Thursday, January 31, 2013

On InnoDB I/O threads states

I was asked today what different state values for InnoDB I/O threads really mean, these ones:

I/O thread 0 state: waiting for completed aio requests (insert buffer thread)
I/O thread 1 state: waiting for completed aio requests (log thread)
I/O thread 2 state: waiting for completed aio requests (read thread)

I tried to search the manual and Web in general and found no useful explanation (these verbose values should be self explanatory by design it seems). As question was asked, probably it's time to try to answer it...

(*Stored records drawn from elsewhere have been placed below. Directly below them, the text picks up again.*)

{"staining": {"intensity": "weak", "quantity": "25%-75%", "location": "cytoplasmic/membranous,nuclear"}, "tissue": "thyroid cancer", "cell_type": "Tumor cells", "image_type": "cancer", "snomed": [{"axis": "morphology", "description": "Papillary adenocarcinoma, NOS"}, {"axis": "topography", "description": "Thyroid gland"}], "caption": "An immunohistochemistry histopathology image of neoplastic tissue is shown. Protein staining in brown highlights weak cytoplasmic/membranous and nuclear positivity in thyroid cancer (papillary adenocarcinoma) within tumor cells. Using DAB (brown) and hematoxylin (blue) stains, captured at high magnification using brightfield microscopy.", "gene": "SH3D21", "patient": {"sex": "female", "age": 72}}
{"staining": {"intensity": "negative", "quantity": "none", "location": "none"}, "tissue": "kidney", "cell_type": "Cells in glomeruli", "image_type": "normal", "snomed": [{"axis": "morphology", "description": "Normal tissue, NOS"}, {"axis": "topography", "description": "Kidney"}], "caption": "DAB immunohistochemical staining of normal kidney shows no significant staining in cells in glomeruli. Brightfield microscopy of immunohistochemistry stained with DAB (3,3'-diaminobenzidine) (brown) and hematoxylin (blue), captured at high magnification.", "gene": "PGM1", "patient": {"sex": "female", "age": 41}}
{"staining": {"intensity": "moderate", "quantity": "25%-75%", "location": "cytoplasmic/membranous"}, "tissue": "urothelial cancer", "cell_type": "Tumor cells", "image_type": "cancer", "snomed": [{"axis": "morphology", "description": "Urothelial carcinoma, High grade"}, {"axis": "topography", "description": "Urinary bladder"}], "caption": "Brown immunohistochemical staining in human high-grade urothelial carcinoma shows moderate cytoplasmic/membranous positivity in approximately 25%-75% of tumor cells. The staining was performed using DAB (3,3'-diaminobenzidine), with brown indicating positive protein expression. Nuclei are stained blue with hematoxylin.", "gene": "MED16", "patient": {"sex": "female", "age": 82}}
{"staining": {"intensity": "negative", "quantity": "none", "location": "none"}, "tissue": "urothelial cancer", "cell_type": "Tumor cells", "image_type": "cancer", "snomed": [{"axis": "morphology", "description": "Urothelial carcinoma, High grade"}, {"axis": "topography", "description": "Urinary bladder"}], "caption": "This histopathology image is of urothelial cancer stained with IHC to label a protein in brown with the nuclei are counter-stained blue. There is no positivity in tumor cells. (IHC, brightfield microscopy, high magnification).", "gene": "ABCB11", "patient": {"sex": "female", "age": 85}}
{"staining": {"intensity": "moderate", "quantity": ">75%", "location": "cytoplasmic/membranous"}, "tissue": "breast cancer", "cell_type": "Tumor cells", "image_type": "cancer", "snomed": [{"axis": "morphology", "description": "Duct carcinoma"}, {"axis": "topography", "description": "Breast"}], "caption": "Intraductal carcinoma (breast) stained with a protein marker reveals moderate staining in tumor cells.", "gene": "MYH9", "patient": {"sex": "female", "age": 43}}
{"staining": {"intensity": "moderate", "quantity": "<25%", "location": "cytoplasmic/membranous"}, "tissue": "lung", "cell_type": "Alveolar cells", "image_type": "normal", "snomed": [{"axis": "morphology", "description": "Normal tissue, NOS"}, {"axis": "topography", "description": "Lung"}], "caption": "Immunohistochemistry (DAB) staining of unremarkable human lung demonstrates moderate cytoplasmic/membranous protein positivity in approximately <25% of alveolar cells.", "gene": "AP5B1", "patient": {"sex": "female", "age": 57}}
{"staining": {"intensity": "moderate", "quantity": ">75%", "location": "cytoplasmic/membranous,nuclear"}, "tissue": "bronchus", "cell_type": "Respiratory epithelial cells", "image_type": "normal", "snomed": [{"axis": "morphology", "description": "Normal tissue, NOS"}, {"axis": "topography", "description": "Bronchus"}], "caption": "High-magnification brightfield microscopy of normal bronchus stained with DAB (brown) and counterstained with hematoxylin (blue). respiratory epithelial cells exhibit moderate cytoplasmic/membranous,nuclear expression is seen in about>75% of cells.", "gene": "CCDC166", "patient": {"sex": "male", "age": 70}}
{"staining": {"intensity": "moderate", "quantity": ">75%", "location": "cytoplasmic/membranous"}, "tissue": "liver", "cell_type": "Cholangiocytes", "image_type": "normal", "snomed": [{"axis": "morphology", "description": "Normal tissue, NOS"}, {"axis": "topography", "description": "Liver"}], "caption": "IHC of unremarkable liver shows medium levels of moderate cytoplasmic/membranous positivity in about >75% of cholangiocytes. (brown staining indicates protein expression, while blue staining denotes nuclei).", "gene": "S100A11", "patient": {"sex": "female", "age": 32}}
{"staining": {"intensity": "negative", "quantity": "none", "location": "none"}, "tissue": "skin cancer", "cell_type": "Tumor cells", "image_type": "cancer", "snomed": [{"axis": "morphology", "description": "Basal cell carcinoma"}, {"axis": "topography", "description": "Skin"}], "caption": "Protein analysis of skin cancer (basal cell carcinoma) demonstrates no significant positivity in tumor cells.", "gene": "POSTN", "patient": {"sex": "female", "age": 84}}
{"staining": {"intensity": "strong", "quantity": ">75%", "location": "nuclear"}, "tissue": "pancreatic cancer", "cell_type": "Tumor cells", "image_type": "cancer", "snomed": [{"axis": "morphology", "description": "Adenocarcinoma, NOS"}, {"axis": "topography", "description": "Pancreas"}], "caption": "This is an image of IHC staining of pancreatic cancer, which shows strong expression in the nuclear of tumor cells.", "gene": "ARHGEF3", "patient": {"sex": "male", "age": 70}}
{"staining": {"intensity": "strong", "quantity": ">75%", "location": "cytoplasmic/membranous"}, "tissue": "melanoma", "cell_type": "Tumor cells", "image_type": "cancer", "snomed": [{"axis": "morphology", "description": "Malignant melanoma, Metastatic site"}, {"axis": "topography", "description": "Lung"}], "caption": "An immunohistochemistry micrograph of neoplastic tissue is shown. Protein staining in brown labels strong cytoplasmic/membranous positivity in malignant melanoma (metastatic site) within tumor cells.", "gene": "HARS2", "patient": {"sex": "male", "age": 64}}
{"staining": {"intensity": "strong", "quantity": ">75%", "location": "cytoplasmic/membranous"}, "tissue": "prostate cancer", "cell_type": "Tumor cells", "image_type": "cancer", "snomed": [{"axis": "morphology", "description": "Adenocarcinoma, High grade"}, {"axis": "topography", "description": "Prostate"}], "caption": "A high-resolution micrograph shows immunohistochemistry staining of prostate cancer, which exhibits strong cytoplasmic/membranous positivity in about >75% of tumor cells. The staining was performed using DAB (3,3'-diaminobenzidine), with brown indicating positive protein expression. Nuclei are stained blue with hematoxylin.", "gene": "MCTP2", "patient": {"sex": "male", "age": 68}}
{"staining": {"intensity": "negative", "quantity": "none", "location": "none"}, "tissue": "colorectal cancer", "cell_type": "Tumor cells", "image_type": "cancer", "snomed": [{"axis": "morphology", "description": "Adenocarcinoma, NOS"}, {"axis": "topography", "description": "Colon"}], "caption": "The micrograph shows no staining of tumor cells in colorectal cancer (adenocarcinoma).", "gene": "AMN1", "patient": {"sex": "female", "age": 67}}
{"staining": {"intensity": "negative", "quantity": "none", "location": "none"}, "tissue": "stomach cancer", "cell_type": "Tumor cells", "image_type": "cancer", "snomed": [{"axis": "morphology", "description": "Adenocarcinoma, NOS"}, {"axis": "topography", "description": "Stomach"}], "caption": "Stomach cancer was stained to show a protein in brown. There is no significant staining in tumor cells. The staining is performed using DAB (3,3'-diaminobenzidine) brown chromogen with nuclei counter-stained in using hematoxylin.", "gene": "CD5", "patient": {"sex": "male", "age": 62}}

These states for I/O threads are set by srv_set_io_thread_op_info() function. Quick search with grep on MySQL 5.5.29 source code tree gives us some hints, the rest we can try to find out via code review based on these hits:

[openxs@chief mysql-5.5]$ grep -rn  srv_set_io_thread_op_info * 2>/dev/null
storage/innobase/os/os0file.c:3494:             srv_set_io_thread_op_info(i, "not started yet");
storage/innobase/os/os0file.c:4370:             srv_set_io_thread_op_info(orig_seg, "wait Windows aio");
storage/innobase/os/os0file.c:4394:             srv_set_io_thread_op_info(orig_seg,
storage/innobase/os/os0file.c:4681:             srv_set_io_thread_op_info(global_seg,
storage/innobase/os/os0file.c:4691:     srv_set_io_thread_op_info(global_seg,
storage/innobase/os/os0file.c:4787:     srv_set_io_thread_op_info(global_segment,
storage/innobase/os/os0file.c:4805:     srv_set_io_thread_op_info(global_segment,
storage/innobase/os/os0file.c:4946:     srv_set_io_thread_op_info(global_segment, "consecutive i/o requests");
storage/innobase/os/os0file.c:4989:     srv_set_io_thread_op_info(global_segment, "doing file i/o");
storage/innobase/os/os0file.c:5010:     srv_set_io_thread_op_info(global_segment, "file i/o done");
storage/innobase/os/os0file.c:5062:     srv_set_io_thread_op_info(global_segment, "resetting wait event");
storage/innobase/os/os0file.c:5072:     srv_set_io_thread_op_info(global_segment, "waiting for i/o request");
storage/innobase/include/srv0srv.h:766:# define srv_set_io_thread_op_info(t,info)       ((void) 0)
storage/innobase/fil/fil0fil.c:4581:            srv_set_io_thread_op_info(segment, "native aio handle");
storage/innobase/fil/fil0fil.c:4593:            srv_set_io_thread_op_info(segment, "simulated aio handle");
storage/innobase/fil/fil0fil.c:4605:    srv_set_io_thread_op_info(segment, "complete io for fil node");
storage/innobase/fil/fil0fil.c:4622:            srv_set_io_thread_op_info(segment, "complete io for buf page");
storage/innobase/fil/fil0fil.c:4625:            srv_set_io_thread_op_info(segment, "complete io for log");

Those who are too lazy to pull source code can just use this beautiful online tool to review few files listed above and make their own conclusions.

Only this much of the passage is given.